Owners David Gold and David Sullivan are confident of finding a replacement before the end of the month, with Grant lasting just a year in the Upton Park hotseat.

But Sunderland boss Bruce, who worked under Gold and Sullivan at Birmingham, believes it is another example of managers needing time to bring success.

Bruce said: “It’s sad for me when you see someone lose their job.

“We all know how difficult it is and I think Avram’s shown remarkable dignity.

“He’s taken it on the chin and realised he would ultimately be judged on results. He’s gone down with his head held high.

“Sir Alex (Ferguson) sits at the top of the tree and to be there for 25 years is remarkable.

“But when you look underneath that, Arsenal and Everton have people who understand that you have a run in the Premier League when you struggle.

“Tottenham only won their first game in six at Liverpool and Arsenal have only won one in six.

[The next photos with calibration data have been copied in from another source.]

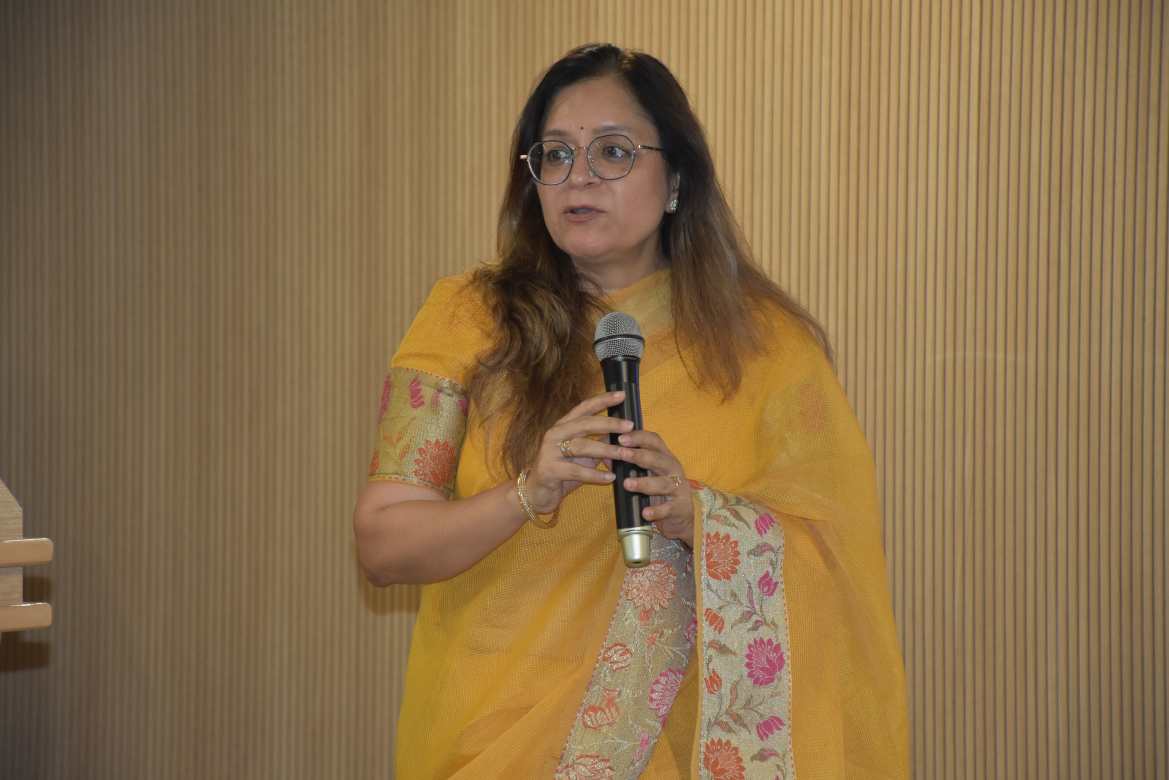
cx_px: 584
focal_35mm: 158
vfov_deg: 8.7
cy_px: 390
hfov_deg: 13.0
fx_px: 5114
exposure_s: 1/100
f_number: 5.6
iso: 1600
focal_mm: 105
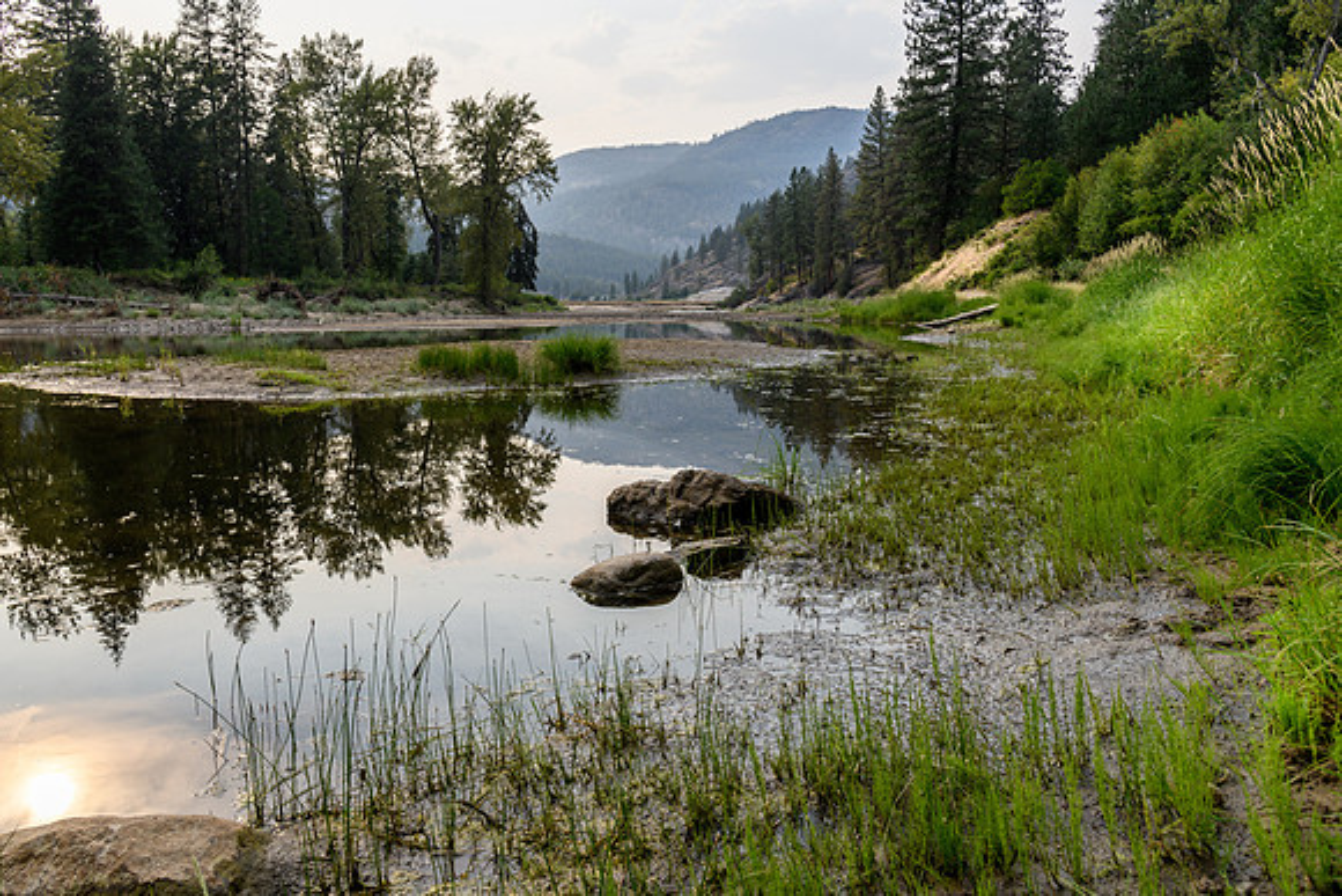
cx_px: 639
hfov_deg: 69.3
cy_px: 450
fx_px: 971
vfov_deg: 49.5
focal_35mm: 26
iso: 90
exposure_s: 1/125
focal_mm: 24
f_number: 8
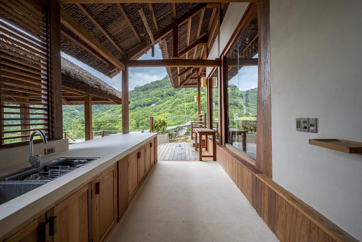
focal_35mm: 14
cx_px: 181
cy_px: 121
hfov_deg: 104.2
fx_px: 141
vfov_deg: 81.3
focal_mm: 14
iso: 100
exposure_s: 1/10
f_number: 9
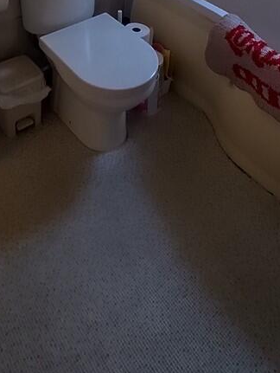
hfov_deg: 37.8
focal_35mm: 38
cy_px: -47
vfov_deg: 39.2
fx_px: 409
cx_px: 130
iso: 320
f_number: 2.2
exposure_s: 1/26.9
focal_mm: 1.65
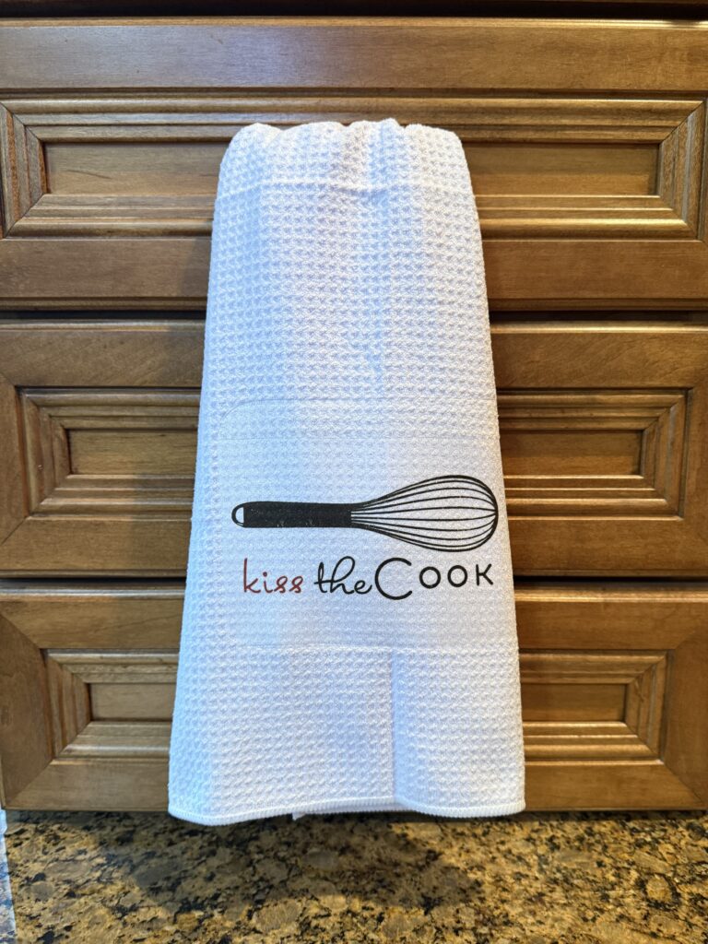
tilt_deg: -10.6
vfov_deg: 71.6
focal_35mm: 24
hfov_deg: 56.8
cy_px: 472
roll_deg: -0.2
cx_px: 354
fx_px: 654
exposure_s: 1/60
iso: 320
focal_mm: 6.76
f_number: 1.78
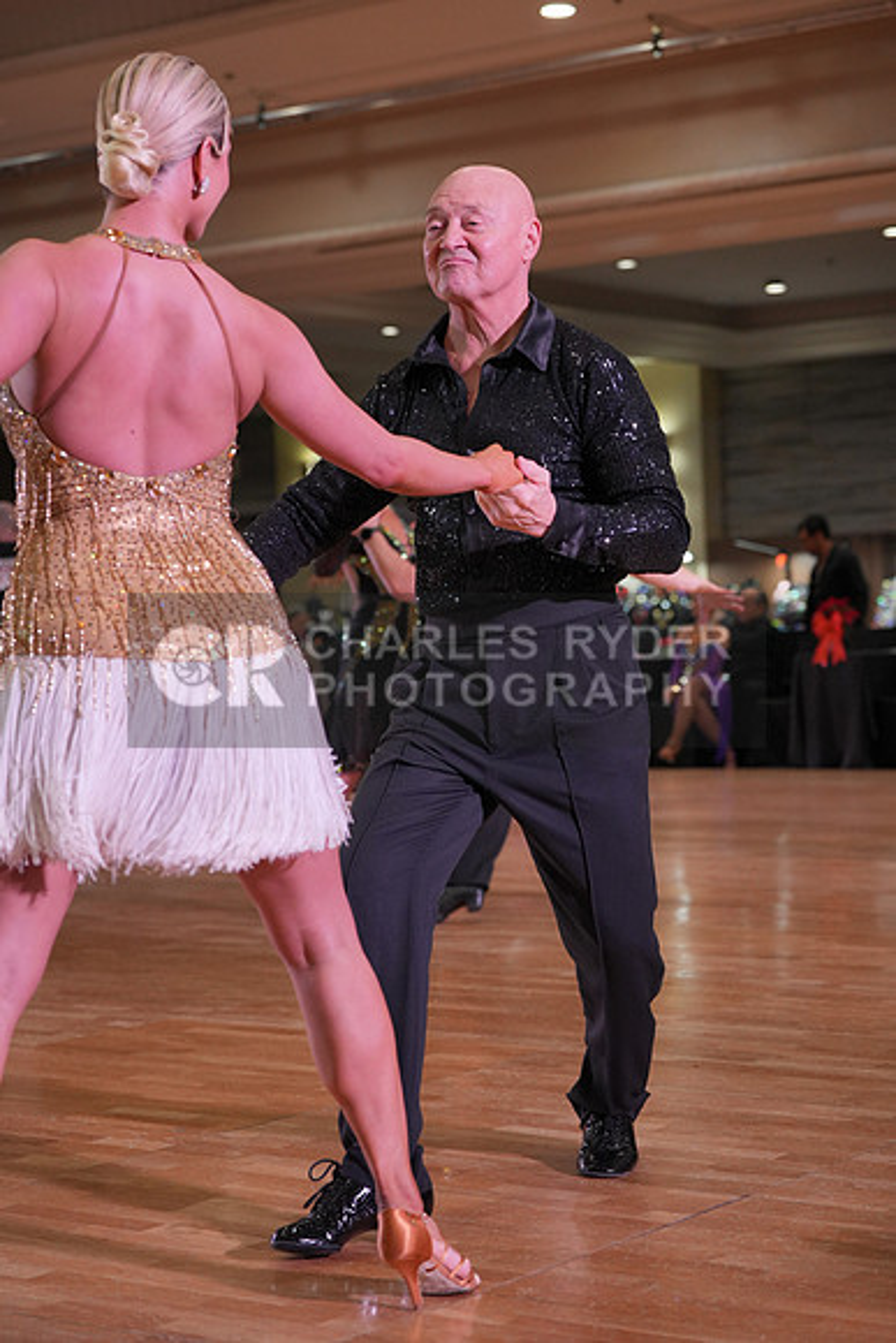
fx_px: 2612
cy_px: 672
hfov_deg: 19.5
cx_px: 448
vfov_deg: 28.8
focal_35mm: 70
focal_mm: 70
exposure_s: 1/500
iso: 1600
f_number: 4
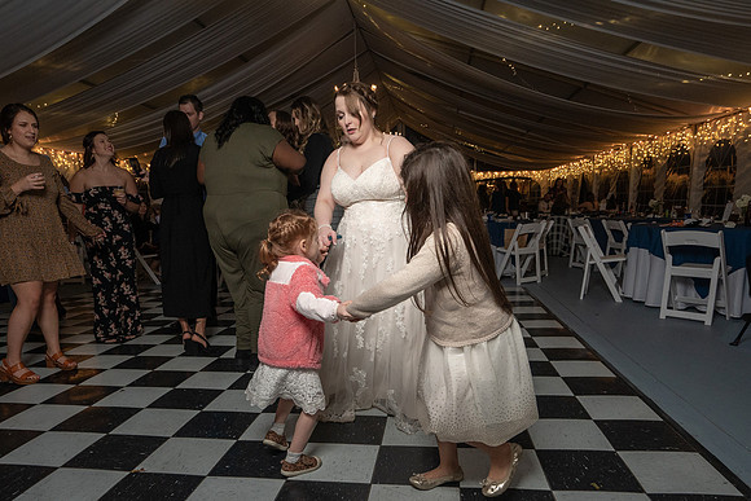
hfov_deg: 75.7
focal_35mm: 23
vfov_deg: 54.4
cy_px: 303
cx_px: 364
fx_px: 483
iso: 2000
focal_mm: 16
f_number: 5.6
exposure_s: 1/250
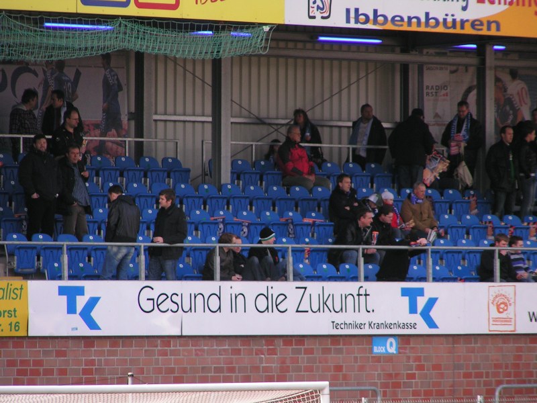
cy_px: 202
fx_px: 5895
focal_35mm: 380
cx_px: 268
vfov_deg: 3.9
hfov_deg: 5.2
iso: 80
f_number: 3.5
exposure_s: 1/400
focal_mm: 58
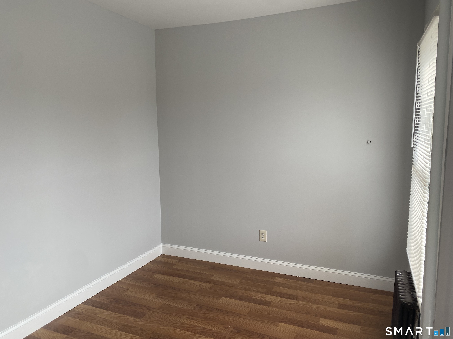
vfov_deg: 53.1
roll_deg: +0.5
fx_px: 340
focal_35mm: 26
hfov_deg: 67.3
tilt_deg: -7.3
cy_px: 170
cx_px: 226
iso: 50
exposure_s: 1/122
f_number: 1.8
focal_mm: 4.25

“That’s how difficult a league it is and if you don’t have your big players week-in, week-out, it smacks of trouble for you.”

Bruce has come under fire himself during Sunderland’s post-January slump.

Chairman Niall Quinn and owner Ellis Short have remained supportive of Bruce, with Sunderland hamstrung by a horrific injury list.

But Bruce knows he can’t count on that support forever and accepts results need to see an upturn next season.

“I think 90 per cent of the supporters will be like me, we’re all not happy with what has happened over the last few weeks,” said Bruce.

“Yes, Ellis Short is disappointed and I’m sure Niall Quinn is.

“But there’s nobody more disappointed than I am, because for so long in the season we were going along fantastically well.

“All of a sudden we’ve collapsed, which is the hardest thing to take.

“If we hadn’t had such a good six months, we might have accepted it.

“There’s a feeling of what might have been.

“It’s all right having a good chairman and an owner but I’ve said repeatedly, I can’t take that for granted.

“Ultimately it’s results and supporters which keep you in a job.

“I’ve been in it 10 years and I know the pitfalls of it.”